§ Aim of the exercise
Rewrite the material below, substituting "State" for each occurrence of "Report" and keeping everything else unchanged.

§ Dataset entries
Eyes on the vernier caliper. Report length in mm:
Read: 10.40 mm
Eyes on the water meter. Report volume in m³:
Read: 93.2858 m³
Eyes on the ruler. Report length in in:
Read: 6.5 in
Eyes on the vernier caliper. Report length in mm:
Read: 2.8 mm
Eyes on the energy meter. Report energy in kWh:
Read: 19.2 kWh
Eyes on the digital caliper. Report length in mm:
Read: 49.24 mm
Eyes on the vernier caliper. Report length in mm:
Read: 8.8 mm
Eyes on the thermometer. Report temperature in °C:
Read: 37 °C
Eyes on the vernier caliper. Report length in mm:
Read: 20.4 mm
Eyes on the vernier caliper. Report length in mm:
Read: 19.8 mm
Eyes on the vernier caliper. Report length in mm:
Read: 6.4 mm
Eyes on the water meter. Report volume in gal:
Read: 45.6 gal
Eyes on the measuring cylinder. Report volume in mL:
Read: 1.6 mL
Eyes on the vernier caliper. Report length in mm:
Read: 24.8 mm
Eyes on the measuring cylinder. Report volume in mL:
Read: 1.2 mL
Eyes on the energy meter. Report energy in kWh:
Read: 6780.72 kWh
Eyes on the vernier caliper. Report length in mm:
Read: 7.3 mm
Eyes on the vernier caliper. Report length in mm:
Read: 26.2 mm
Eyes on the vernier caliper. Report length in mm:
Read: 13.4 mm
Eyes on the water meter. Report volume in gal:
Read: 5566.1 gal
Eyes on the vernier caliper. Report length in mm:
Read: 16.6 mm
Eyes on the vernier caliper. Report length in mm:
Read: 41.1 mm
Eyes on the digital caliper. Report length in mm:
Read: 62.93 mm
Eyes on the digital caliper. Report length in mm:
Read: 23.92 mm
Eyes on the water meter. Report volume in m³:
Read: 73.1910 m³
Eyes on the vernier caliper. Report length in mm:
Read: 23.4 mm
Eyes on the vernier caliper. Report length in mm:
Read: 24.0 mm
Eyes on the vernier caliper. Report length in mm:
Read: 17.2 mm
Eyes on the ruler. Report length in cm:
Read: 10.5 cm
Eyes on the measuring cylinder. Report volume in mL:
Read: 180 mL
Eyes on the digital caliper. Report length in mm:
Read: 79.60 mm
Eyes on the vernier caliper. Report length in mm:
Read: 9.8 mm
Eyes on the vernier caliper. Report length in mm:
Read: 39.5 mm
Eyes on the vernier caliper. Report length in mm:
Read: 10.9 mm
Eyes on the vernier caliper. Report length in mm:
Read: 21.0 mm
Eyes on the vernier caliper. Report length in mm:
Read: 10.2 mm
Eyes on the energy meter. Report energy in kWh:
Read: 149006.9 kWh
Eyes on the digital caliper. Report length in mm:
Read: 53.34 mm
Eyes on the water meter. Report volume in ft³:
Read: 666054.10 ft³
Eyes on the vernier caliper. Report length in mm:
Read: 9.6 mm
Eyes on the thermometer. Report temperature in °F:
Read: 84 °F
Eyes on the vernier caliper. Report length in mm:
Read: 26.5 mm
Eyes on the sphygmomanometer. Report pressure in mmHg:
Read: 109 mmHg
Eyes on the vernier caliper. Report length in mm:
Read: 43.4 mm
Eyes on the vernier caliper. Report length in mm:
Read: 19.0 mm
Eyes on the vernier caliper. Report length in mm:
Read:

§ Problem solution
Eyes on the vernier caliper. State length in mm:
Read: 10.40 mm
Eyes on the water meter. State volume in m³:
Read: 93.2858 m³
Eyes on the ruler. State length in in:
Read: 6.5 in
Eyes on the vernier caliper. State length in mm:
Read: 2.8 mm
Eyes on the energy meter. State energy in kWh:
Read: 19.2 kWh
Eyes on the digital caliper. State length in mm:
Read: 49.24 mm
Eyes on the vernier caliper. State length in mm:
Read: 8.8 mm
Eyes on the thermometer. State temperature in °C:
Read: 37 °C
Eyes on the vernier caliper. State length in mm:
Read: 20.4 mm
Eyes on the vernier caliper. State length in mm:
Read: 19.8 mm
Eyes on the vernier caliper. State length in mm:
Read: 6.4 mm
Eyes on the water meter. State volume in gal:
Read: 45.6 gal
Eyes on the measuring cylinder. State volume in mL:
Read: 1.6 mL
Eyes on the vernier caliper. State length in mm:
Read: 24.8 mm
Eyes on the measuring cylinder. State volume in mL:
Read: 1.2 mL
Eyes on the energy meter. State energy in kWh:
Read: 6780.72 kWh
Eyes on the vernier caliper. State length in mm:
Read: 7.3 mm
Eyes on the vernier caliper. State length in mm:
Read: 26.2 mm
Eyes on the vernier caliper. State length in mm:
Read: 13.4 mm
Eyes on the water meter. State volume in gal:
Read: 5566.1 gal
Eyes on the vernier caliper. State length in mm:
Read: 16.6 mm
Eyes on the vernier caliper. State length in mm:
Read: 41.1 mm
Eyes on the digital caliper. State length in mm:
Read: 62.93 mm
Eyes on the digital caliper. State length in mm:
Read: 23.92 mm
Eyes on the water meter. State volume in m³:
Read: 73.1910 m³
Eyes on the vernier caliper. State length in mm:
Read: 23.4 mm
Eyes on the vernier caliper. State length in mm:
Read: 24.0 mm
Eyes on the vernier caliper. State length in mm:
Read: 17.2 mm
Eyes on the ruler. State length in cm:
Read: 10.5 cm
Eyes on the measuring cylinder. State volume in mL:
Read: 180 mL
Eyes on the digital caliper. State length in mm:
Read: 79.60 mm
Eyes on the vernier caliper. State length in mm:
Read: 9.8 mm
Eyes on the vernier caliper. State length in mm:
Read: 39.5 mm
Eyes on the vernier caliper. State length in mm:
Read: 10.9 mm
Eyes on the vernier caliper. State length in mm:
Read: 21.0 mm
Eyes on the vernier caliper. State length in mm:
Read: 10.2 mm
Eyes on the energy meter. State energy in kWh:
Read: 149006.9 kWh
Eyes on the digital caliper. State length in mm:
Read: 53.34 mm
Eyes on the water meter. State volume in ft³:
Read: 666054.10 ft³
Eyes on the vernier caliper. State length in mm:
Read: 9.6 mm
Eyes on the thermometer. State temperature in °F:
Read: 84 °F
Eyes on the vernier caliper. State length in mm:
Read: 26.5 mm
Eyes on the sphygmomanometer. State pressure in mmHg:
Read: 109 mmHg
Eyes on the vernier caliper. State length in mm:
Read: 43.4 mm
Eyes on the vernier caliper. State length in mm:
Read: 19.0 mm
Eyes on the vernier caliper. State length in mm:
Read:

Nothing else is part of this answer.